To shorten cooling/rewarming associated with hypothermic neuroprotection strategies during complex aortic arch surgery, selective cerebral perfusion (SCP) at 28 degrees C has recently been advocated, although its safe limits - especially with regard to the ischaemic tolerance of the spinal cord - have not been systematically examined.


Twenty juvenile Yorkshire pigs (30.3+/-2.8kg) were randomly allocated to undergo circulatory arrest and SCP at 28 degrees C for 90 min (group A; N=12) or 120 min (group B; N=8) at 50 mmHg using alpha-stat pH management. Spinal cord blood flow (SCBF) was assessed using fluorescent microspheres at baseline (prior to SCP); at 5 and 80 min during SCP, and at 1, 5 and 48 h after cardiopulmonary bypass (CPB). A modified Tarlov score was used to evaluate neurobehavioural recovery in all survivors blindly from videotapes for 5 days postoperatively. Histological ischaemic spinal cord injury was scored after sacrifice.


All pigs could be weaned from CPB and ventilation, but seven pigs (58%) in group A and five (63%) in group B developed multi-organ failure and died within 24h.
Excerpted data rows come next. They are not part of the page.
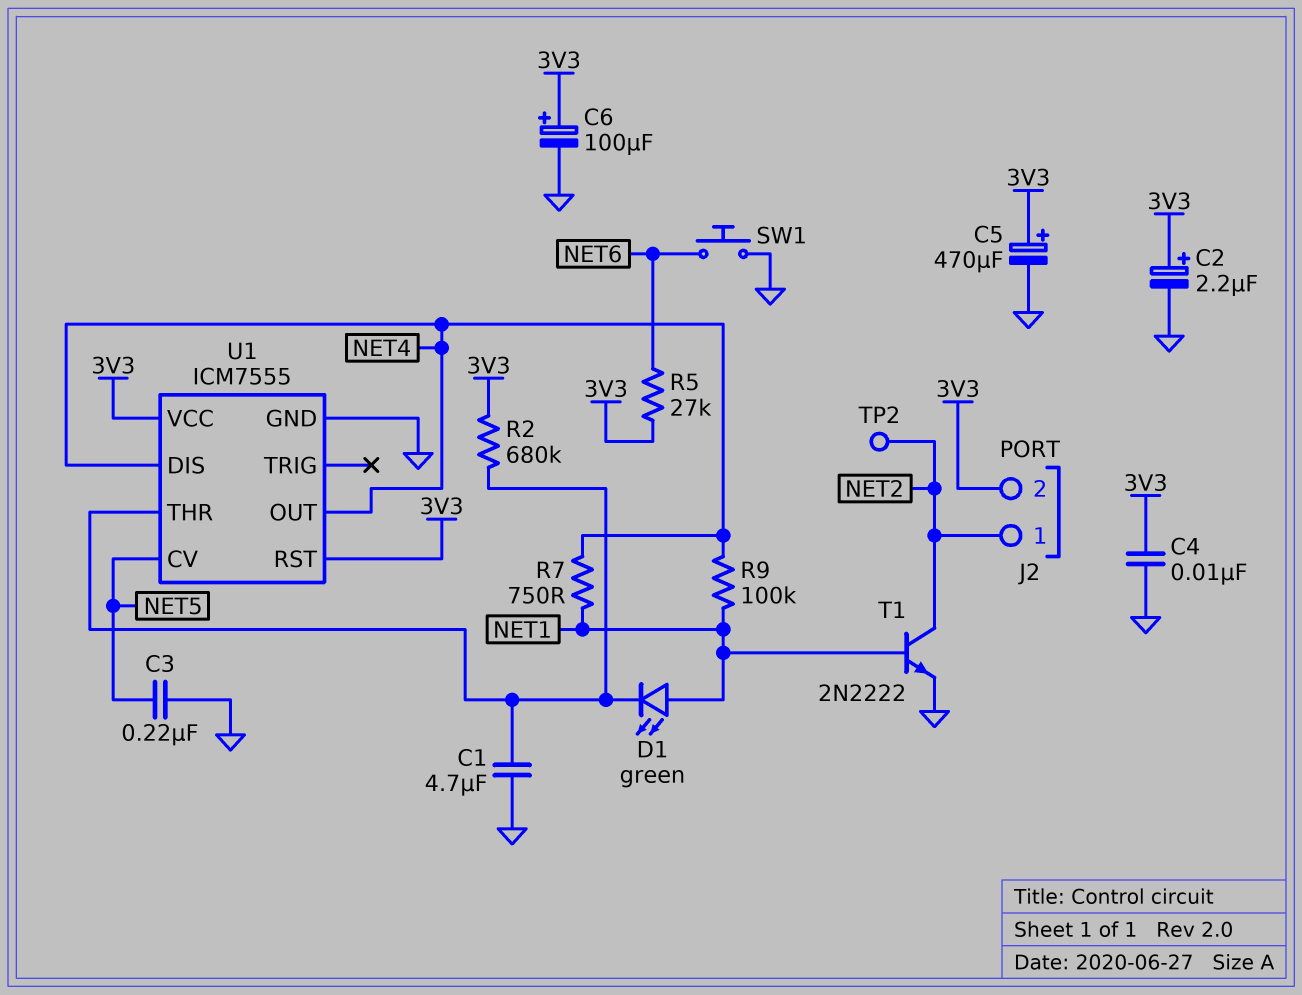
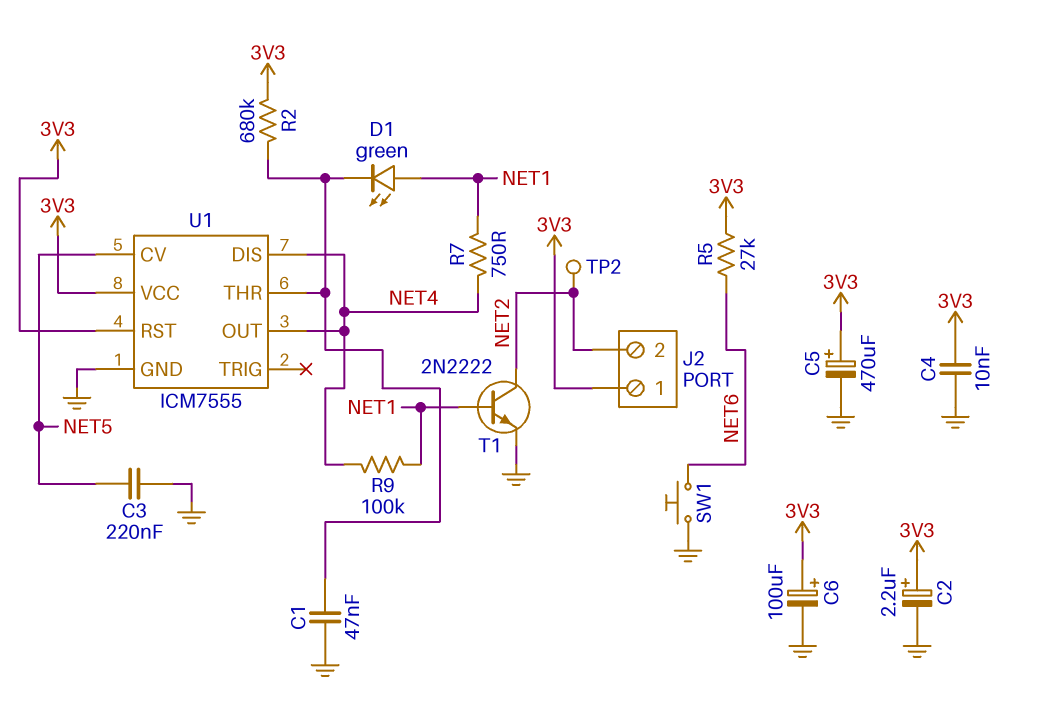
C1: 4.7uF (GND, U1/THR) -> 47nF (GND, U1/THR)
J2 pin 1: NET2 -> 3V3
J2 pin 2: 3V3 -> NET2

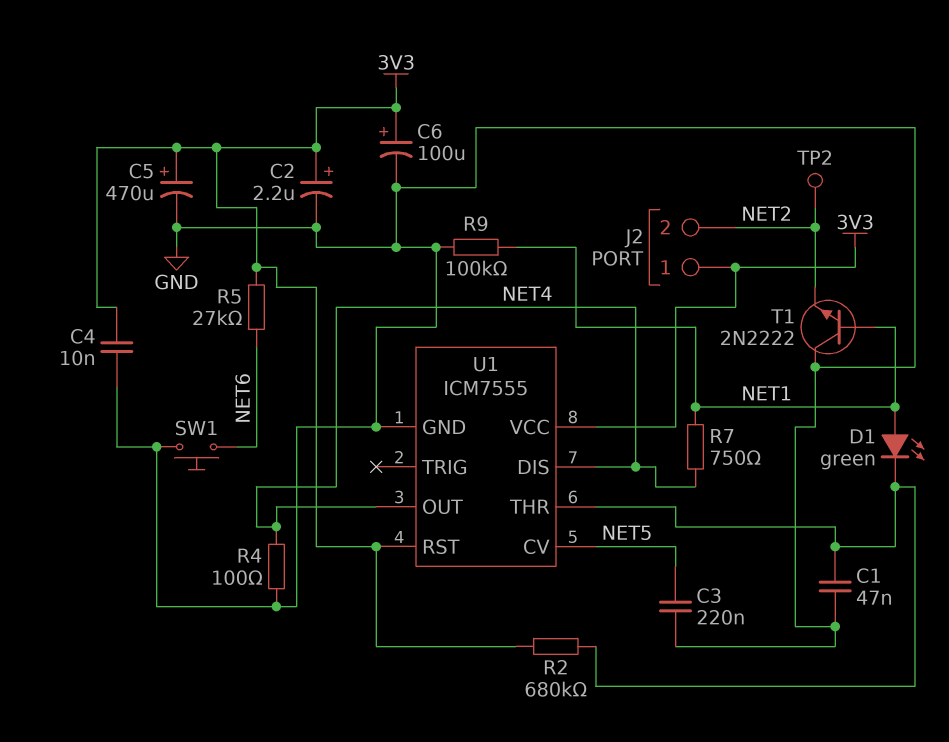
R4: none -> 100 (GND, NET4)
R9: 100k (NET1, NET4) -> 100k (GND, NET1)
T1: NPN 2N2222 (B NET1, C NET2, E GND) -> NPN 2N2222 (B NET1, C GND, E NET2)

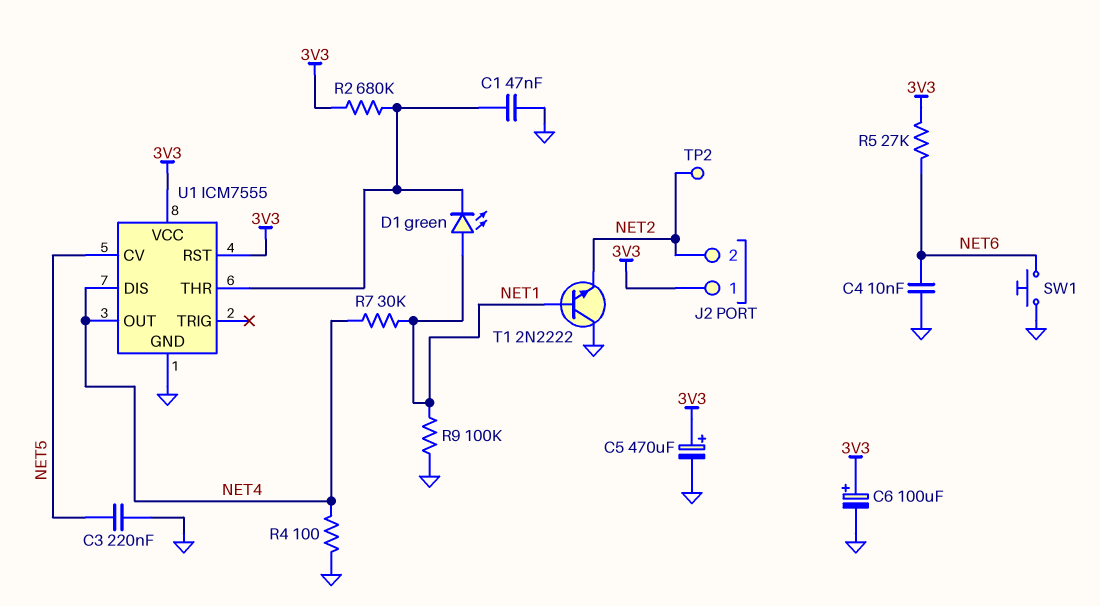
C2: 2.2uF (plus 3V3, minus GND) -> none
C4: 10nF (3V3, GND) -> 10nF (GND, NET6)
R7: 750 (NET1, NET4) -> 30k (NET1, NET4)

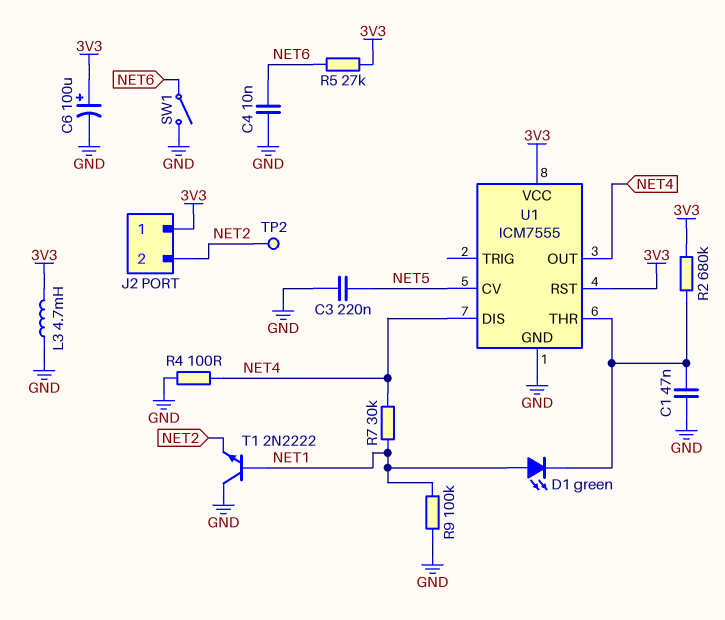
C5: 470uF (plus 3V3, minus GND) -> none
L3: none -> 4.7mH (3V3, GND)
SW1: button (GND, NET6) -> switch (GND, NET6)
SCBF diminished immediately after initiation of SCP and was absent throughout SCP in all segments below T8/9, recovering to baseline 1h after SCP at all cord levels. All survivors suffered moderate-to-severe histological lumbar spinal cord damage, more severe in group B (p< or =0.049). Three of five group A pigs recovered normal function, but two suffered paraparesis. Group B survivors had a worse neurologic outcome (p<0.0001): all suffered paraplegia (one immediate, and two on day 2, after initial recovery).


SCP provides insufficient SCBF below T8/9 to sustain cord viability. At 28 degrees C, the ischaemic tolerance of the cord may be exceeded enough by 90 min to impair function; by 120 min, SCP at 28 degrees C invariably results in paraplegia.